The Miami Heat saw what happened to them in game one and decided that game two would be way more physical. Resorting back to the Alonzo Mourning days of hacking and trying to get under peoples skin worked well in game two, but it didn’t have the same effect in game three.  The Sixers knew how the Heat would be playing and came back with their own rough style. They kept their pace up and while sloppy to start the game, they found their groove in the second half and started to dismantle the Heat. Each time the Heat made a big play or seemed to be getting more physical with the Sixers, the Sixers responded with their own force and grabbed back the game.

You could see it in one whole sequence in the second half. Justice Winslow was having a great game, stepped over and blocked (fouled) Embiid on a dunk attempt. No foul was called and Embiid went down. He quickly got to his feet and returned to the defensive end where, when Winslow tried a jumper, Embiid blocked the shot. He returned to the offensive end and promptly hit a three-pointer which took the life out of the Heat. It showed that the Sixers wouldn’t back down to the cheap shots and taunting from the Heat and would respond in kind, especially since the team was making so many three-pointers and that kills the spirit of the opposition. It’s going to continue to be a physical series, but Miami has to realize that the more they try to rattle the Sixers, the more the Sixers are going to come back at them. They’re also seeing that they can’t keep fouling as Simmons finished 7-8 from the line and Embiid 10-15, which got better as he got more in to the rhythm of the game.

Extracted records:
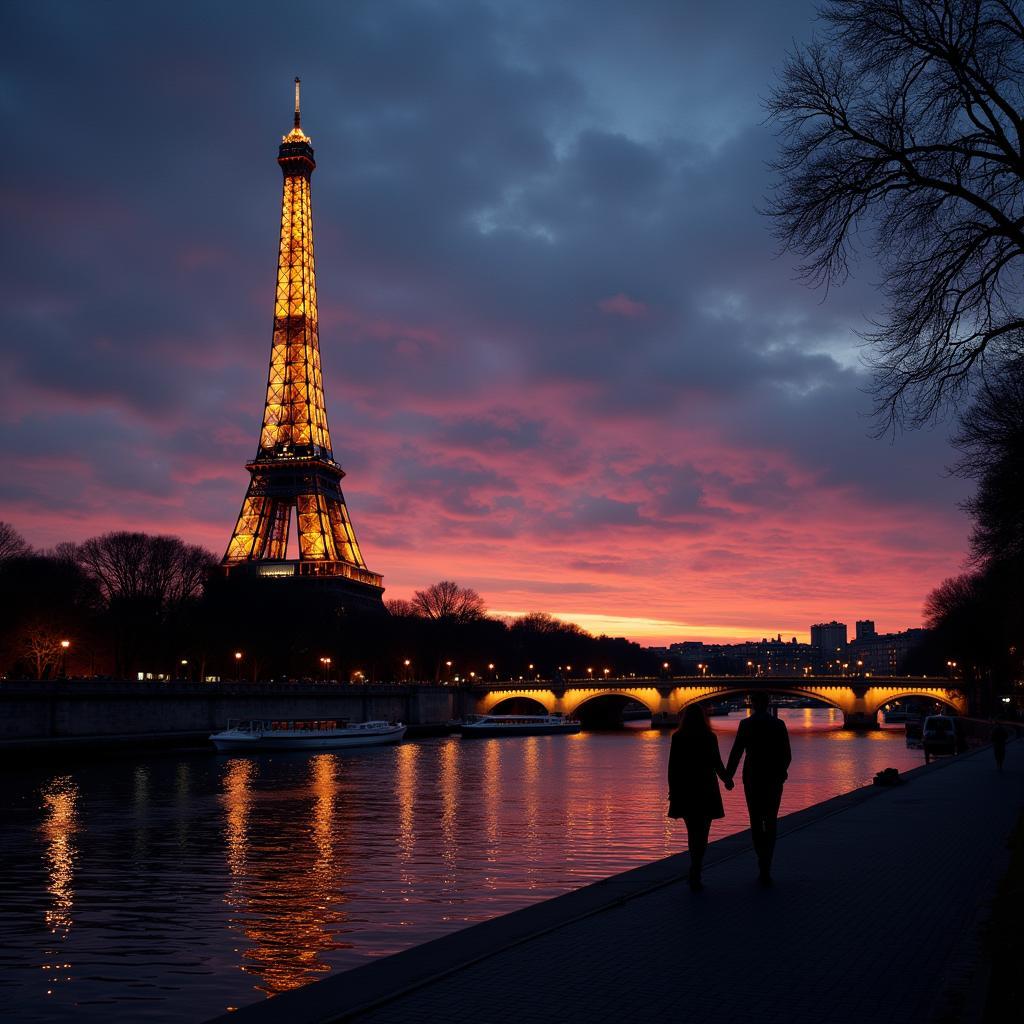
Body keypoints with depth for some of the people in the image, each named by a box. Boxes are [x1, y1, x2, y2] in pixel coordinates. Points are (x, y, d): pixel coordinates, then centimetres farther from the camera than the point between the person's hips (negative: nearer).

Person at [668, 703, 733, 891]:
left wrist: (672, 790, 5)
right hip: (705, 790, -2)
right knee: (702, 833, 2)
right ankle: (695, 872, -14)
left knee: (692, 831, 17)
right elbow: (717, 764, -2)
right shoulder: (710, 738, -7)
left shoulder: (677, 738, -4)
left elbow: (672, 766, -3)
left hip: (684, 790, 2)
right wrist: (727, 780, 15)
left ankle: (695, 870, 24)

Prompt 1: In the game recap, who blocked Winslow's jumper?
Prompt 2: Revise the game recap from "The Miami Heat" to "back the game.", replacing every "Sixers" with "76ers".

Result 1: Embiid

Result 2:
The Miami Heat saw what happened to them in game one and decided that game two would be way more physical. Resorting back to the Alonzo Mourning days of hacking and trying to get under peoples skin worked well in game two, but it didn’t have the same effect in game three.  The 76ers knew how the Heat would be playing and came back with their own rough style. They kept their pace up and while sloppy to start the game, they found their groove in the second half and started to dismantle the Heat. Each time the Heat made a big play or seemed to be getting more physical with the 76ers, the 76ers responded with their own force and grabbed back the game.